2. Analyse des dispositions
2.1. Finalité du texte :
Le décret commenté permettra de recueillir des décisions de justice pour développer un algorithme qui aura pour objet de :
- Réaliser des évaluations des politiques publiques en matière de responsabilité civile ou administrative ;
- Élaborer un référentiel indicatif d’indemnisation des préjudices corporels ;
- Informer les parties afin de favoriser un règlement amiable des litiges ;
- Informer et documenter les juges appelés à statuer sur les demandes d’indemnisation des préjudices corporels.

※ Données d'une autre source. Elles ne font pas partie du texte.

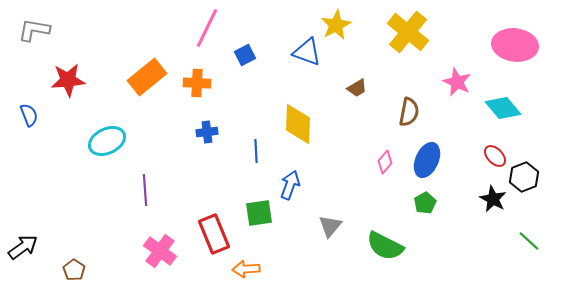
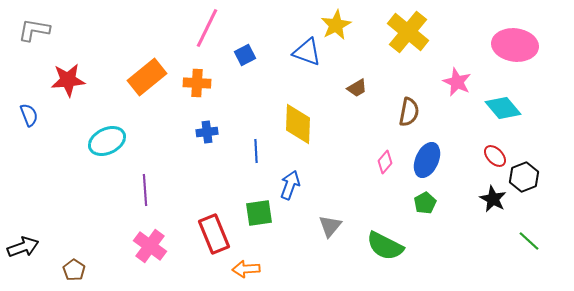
black arrow: rotated 16 degrees clockwise
pink cross: moved 10 px left, 5 px up
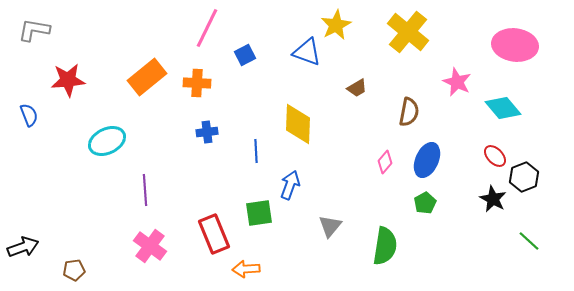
green semicircle: rotated 108 degrees counterclockwise
brown pentagon: rotated 30 degrees clockwise
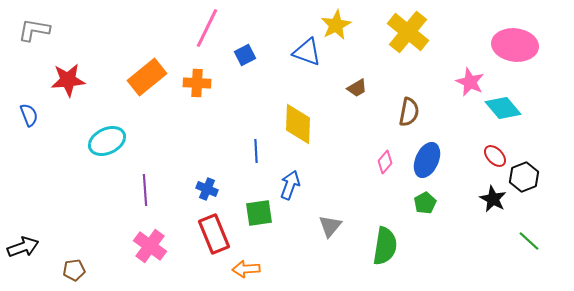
pink star: moved 13 px right
blue cross: moved 57 px down; rotated 30 degrees clockwise
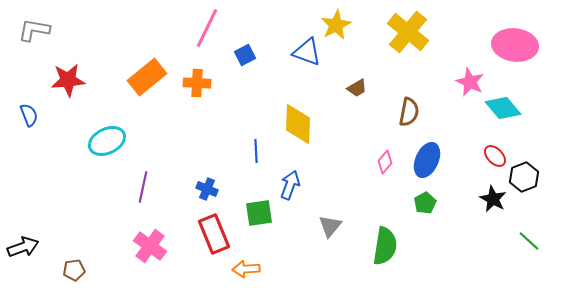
purple line: moved 2 px left, 3 px up; rotated 16 degrees clockwise
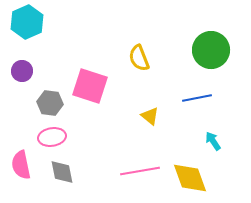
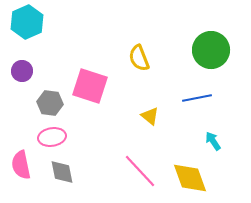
pink line: rotated 57 degrees clockwise
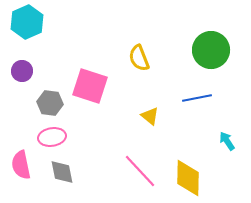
cyan arrow: moved 14 px right
yellow diamond: moved 2 px left; rotated 21 degrees clockwise
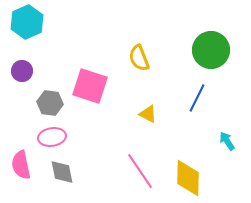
blue line: rotated 52 degrees counterclockwise
yellow triangle: moved 2 px left, 2 px up; rotated 12 degrees counterclockwise
pink line: rotated 9 degrees clockwise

L’algorithme mis en place devra ainsi recenser :
- Les demandes des parties,
- Les évaluations proposées dans le cadre des procédures amiables,
- Les montants alloués pour chaque type de préjudice,
Sur ce point, la CNIL émet une première réserve, non suivie d’effet : « la première finalité [relative à l’évaluation des politiques publiques] mériterait d’être explicitée ».
Sur les conditions générales de mise en œuvre du traitement, la commission rappelle la nécessaire prudence qui gouverne la matière.
Ainsi, elle énonce que « compte tenu de la particulière sensibilité des informations susceptibles d’être traitées, relatives tant à des personnes majeures que mineures, ainsi que du périmètre particulièrement large du traitement projeté, une attention particulière devra être portée aux évolution envisagées de l’algorithme et plus particulièrement à la présence d’éventuels biais (pratiques discriminatoires liées par exemple à l’origine ethnique, au genre ou encore à la situation géographique). »
2.2. Données collectées :
Les données traitées seront extraites des décisions de justice rendues en appel entre le 1er janvier 2017 et le 31 décembre 2019, seulement dans les contentieux relatifs à l’indemnisation des préjudices corporels.
Y figureront :
- La date de naissance, le genre, le lien de parenté avec la victime et le lieu de résidence ;
- Les données et informations relatives aux préjudices subis ;
- Les données relatives à la vie professionnelle, à la situation financière et aux perspectives d’évolutions de la situation de la victime et de la personne tenue à réparation ;
- Les avis des médecins et des experts ayant examiné la victime ;
- Les données relatives à des infractions pénales et aux fautes civiles ;
A cet égard, la CNIL mentionne « qu’il est indispensable que des garanties soient mises en œuvre afin que seules les données qui ont un lien avec l’indemnisation du préjudice subi ne soient effectivement traitées et, à cet égard, elle estime qu’une vigilance particulière devra être portée aux « données sensibles » au sens de la loi du 6 janvier 1978. »
2.3. Destinataires :
Seules deux catégories de destinataires sont visées par le décret :
- Les agents du ministère de la justice affectés au service chargé des développements informatiques du secrétariat général du ministère de la justice, individuellement désignés par le secrétaire général ;
- Les agents du bureau du droit des obligations individuellement désignés par le directeur des affaires civiles et du sceau.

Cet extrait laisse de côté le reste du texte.